DIRECTIVE -
The answer must be a single number: the count of lines in the data below that hold the word "Kalteng".

________________________________________

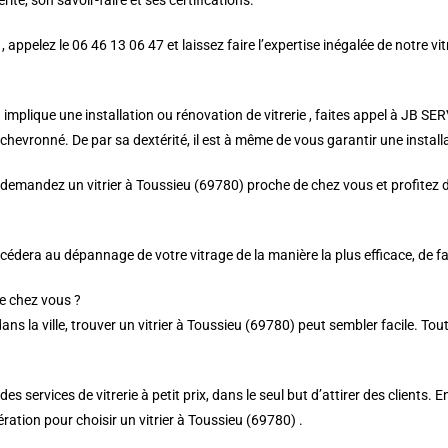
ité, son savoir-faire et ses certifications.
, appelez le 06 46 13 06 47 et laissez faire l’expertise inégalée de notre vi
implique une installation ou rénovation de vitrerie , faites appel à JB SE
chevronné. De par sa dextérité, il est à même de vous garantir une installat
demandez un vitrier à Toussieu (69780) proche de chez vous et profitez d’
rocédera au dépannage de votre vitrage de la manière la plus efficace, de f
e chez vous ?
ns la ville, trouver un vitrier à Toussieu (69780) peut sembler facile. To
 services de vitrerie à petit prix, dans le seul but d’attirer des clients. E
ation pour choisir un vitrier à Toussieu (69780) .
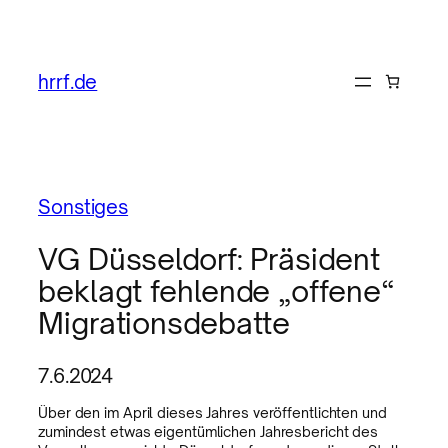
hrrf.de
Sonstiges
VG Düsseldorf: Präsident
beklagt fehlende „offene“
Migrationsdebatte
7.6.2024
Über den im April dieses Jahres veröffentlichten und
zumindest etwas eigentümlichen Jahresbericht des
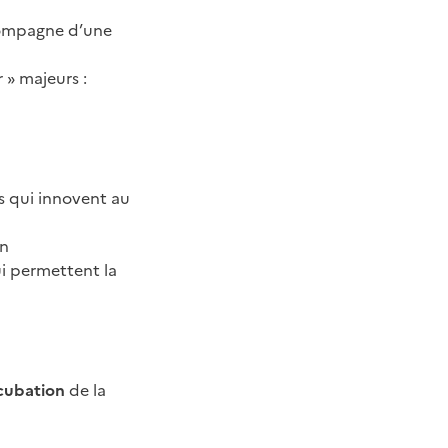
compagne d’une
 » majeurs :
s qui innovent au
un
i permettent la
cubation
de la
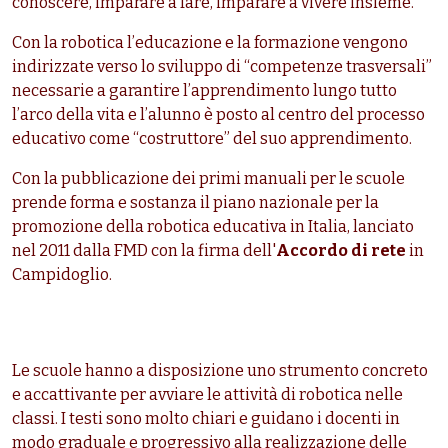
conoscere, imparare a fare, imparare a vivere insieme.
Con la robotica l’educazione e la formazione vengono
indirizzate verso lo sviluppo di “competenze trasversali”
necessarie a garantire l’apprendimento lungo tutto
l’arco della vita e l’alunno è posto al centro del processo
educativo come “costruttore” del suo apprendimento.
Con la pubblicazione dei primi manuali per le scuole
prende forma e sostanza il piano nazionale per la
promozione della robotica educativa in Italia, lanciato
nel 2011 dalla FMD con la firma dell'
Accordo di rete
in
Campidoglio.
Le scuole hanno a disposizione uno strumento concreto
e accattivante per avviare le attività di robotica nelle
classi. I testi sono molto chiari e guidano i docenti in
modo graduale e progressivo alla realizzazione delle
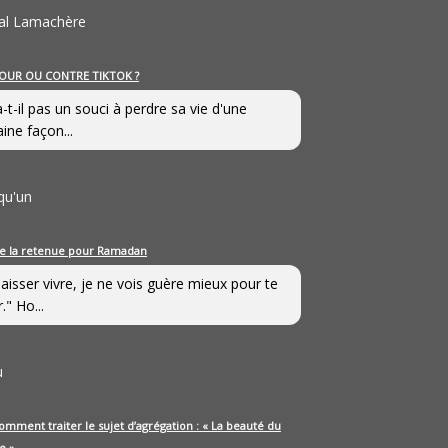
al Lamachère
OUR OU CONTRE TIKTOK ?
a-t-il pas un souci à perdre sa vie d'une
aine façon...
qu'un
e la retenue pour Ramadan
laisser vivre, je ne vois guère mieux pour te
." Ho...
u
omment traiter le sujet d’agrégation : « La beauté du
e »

________________________________________

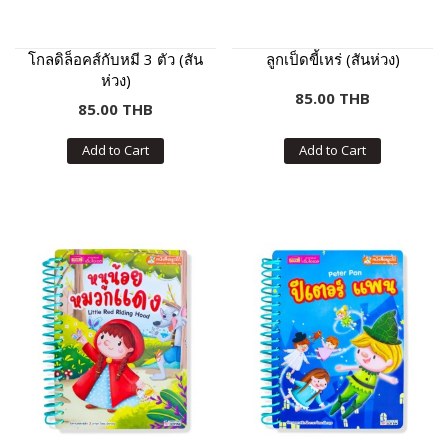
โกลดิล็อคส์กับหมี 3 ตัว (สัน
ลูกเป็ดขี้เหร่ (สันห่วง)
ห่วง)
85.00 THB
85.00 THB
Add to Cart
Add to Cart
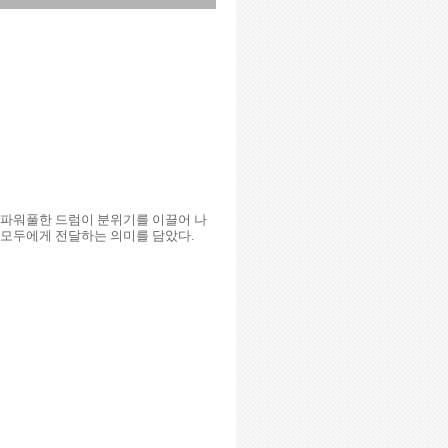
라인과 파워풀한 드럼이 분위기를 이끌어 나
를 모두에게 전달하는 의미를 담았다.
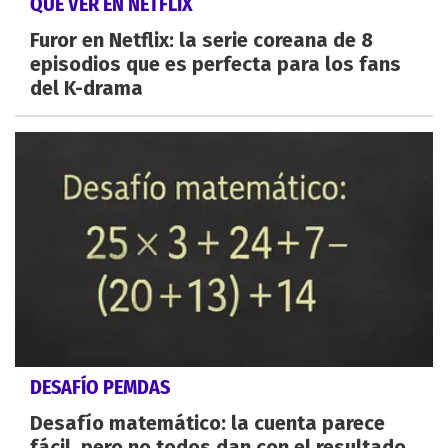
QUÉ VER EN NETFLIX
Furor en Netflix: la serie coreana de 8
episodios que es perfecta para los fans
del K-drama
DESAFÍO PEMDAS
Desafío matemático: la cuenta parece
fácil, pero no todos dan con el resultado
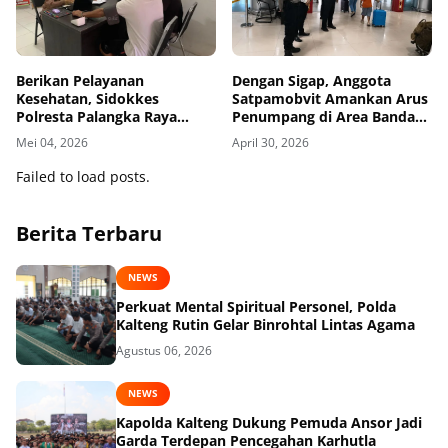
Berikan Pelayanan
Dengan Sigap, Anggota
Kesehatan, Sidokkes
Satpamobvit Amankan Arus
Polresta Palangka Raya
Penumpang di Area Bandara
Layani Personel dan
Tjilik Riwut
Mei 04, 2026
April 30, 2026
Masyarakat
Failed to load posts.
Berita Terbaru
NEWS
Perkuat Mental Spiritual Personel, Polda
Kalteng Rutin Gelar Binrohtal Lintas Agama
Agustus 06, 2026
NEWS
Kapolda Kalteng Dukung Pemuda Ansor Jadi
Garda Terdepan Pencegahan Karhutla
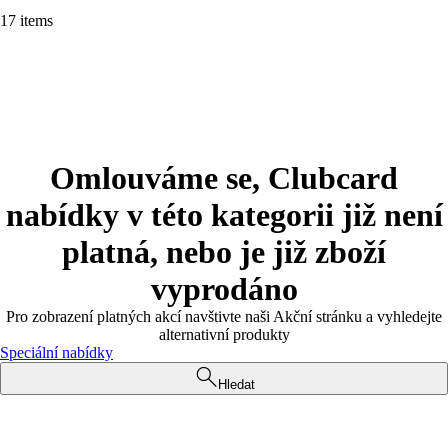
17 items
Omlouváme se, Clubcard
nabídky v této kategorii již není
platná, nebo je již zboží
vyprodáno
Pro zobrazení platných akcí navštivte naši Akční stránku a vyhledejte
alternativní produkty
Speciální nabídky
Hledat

________________________________________

WRITTEN RESPONSE -
2